§ **YOUR TASK**
Pictures in the listing should not be copied. Reproduce, word for word, each line from the one holding "Figure 7. Single-cell" through the final line.

· · · · ·

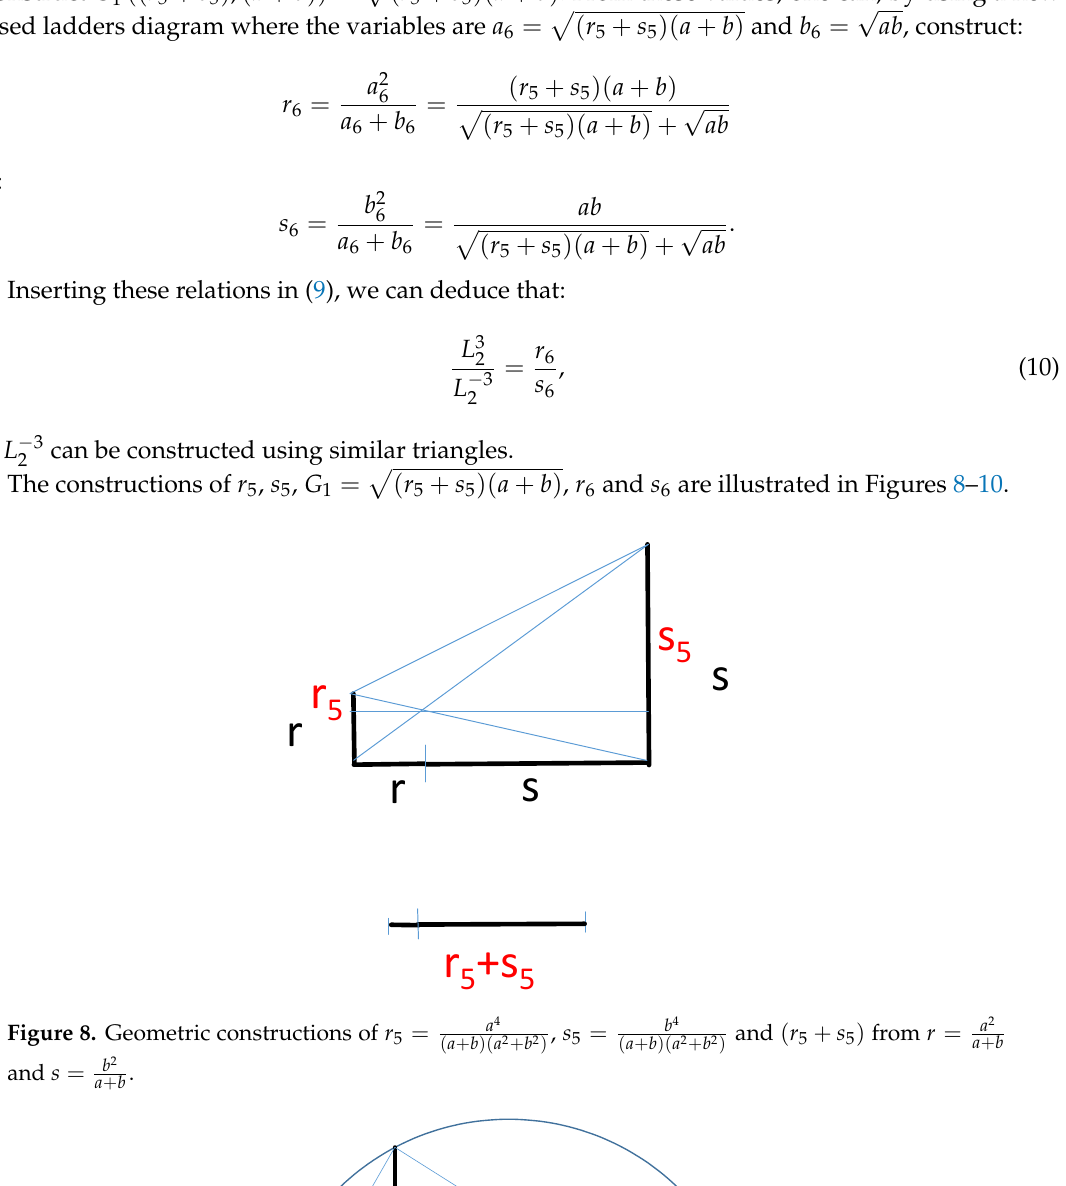
, s 5 = b 4 and ( r 5 + s 5 ) from r = a 2 ( a + b )( a 2 + b 2 ) ( a + b )( a 2 + b 2 ) a + b = a 4 , s = b 4 and ( r + s ) from r = a 2 5 5 5 5 ( a + b )( a 2 + b 2 ) ( a + b )( a 2 + b 2 )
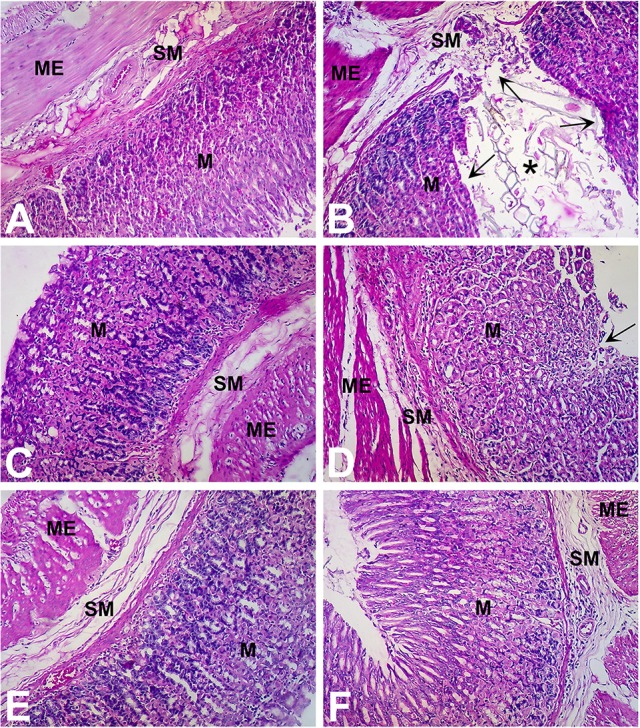
Gastroprotective effect of Ph.Cr extract in the aspirin induced ulcerogenesis in pylorus ligated rat model (H & E staining, 100 × original magnification) (n = 6 each). (A) Photomicrograph of a section of glandular portion of stomach from a vehicle treated control rat showing normal histological appearance of mucosa (M), submucosa (SM), and muscularis externa (ME). (B) Photomicrograph of a section of stomach glandular tissue from a rat treated with aspirin (200 mg/kg) showing disruption and erosion (arrows) of mucosa (M) which extend to the submucosa (SM) and muscularis externa (ME) along with necrotic debris visible in the lumen (asterisk) and base of the ulcer. Normal histoarchitecture of gastric mucosa (M), sub-mucosa (SM) and muscularis externa (ME) was observed in groups of rats treated with (C) positive control, ranitidine (50 mg/kg), (D) Ph.Cr extract at 100 mg/kg except for mild superficial shredding of surface mucosal epithelium (arrow), (E) Ph.Cr extract at 200 mg/kg, and (F) Ph.Cr extract at 400 mg/kg.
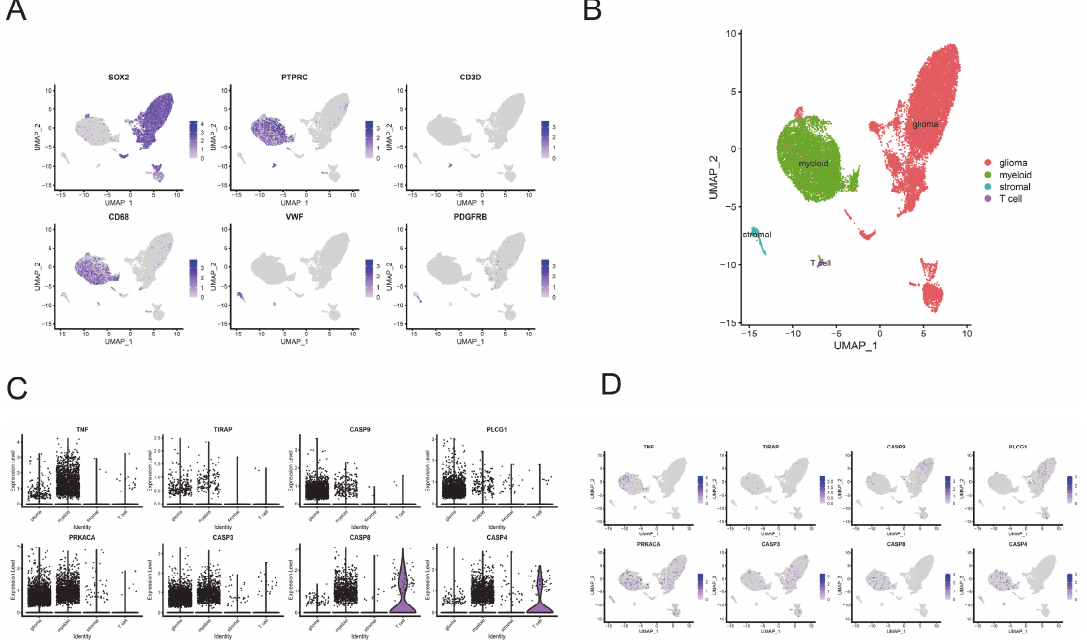
Figure 7. Single-cell analysis of PRGs (GSE182109). ( A ) UMAP plots for marker genes. ( B ) UMAP plots for all cells. ( C ) Violin plots of the expression of 8 target genes in 4 cell subtypes. ( D ) UMAP plots of the eight target genes’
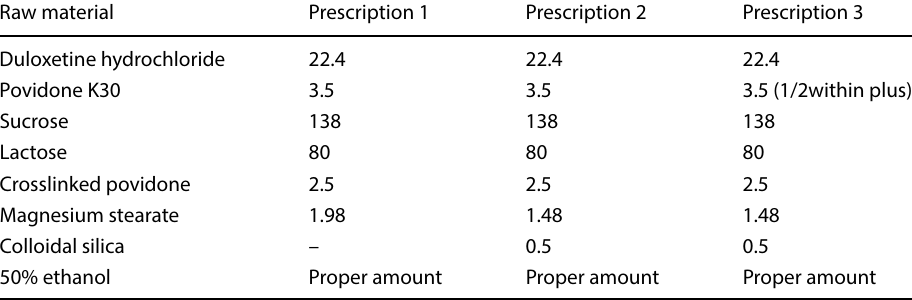
Table 1 Core composition (calculated as 1,000 tablets, unit:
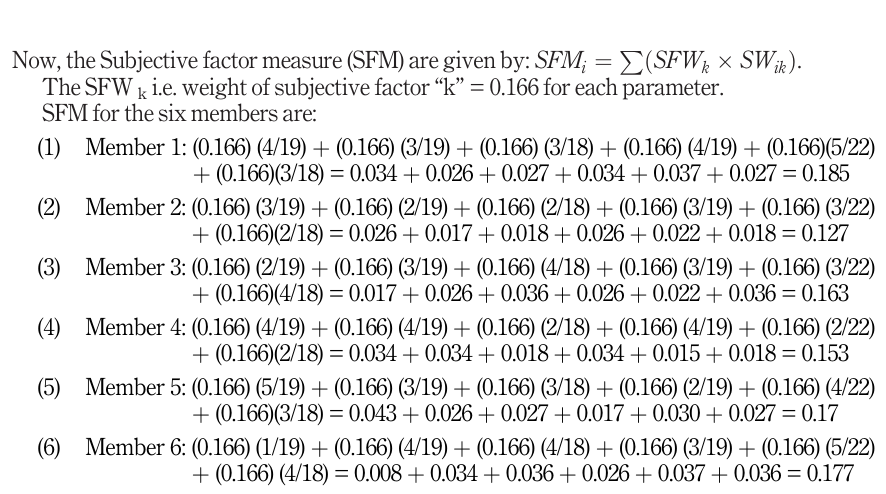
Theperformancemeasurefordifferentmembers: Performance Measure PM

· · · · ·

§ **YOUR SOLUTION**
Figure 7. Single-cell analysis of PRGs (GSE182109). ( A ) UMAP plots for marker genes. ( B ) UMAP plots for all cells. ( C ) Violin plots of the expression of 8 target genes in 4 cell subtypes. ( D ) UMAP plots of the eight target genes’
Table 1 Core composition (calculated as 1,000 tablets, unit:
Theperformancemeasurefordifferentmembers: Performance Measure PM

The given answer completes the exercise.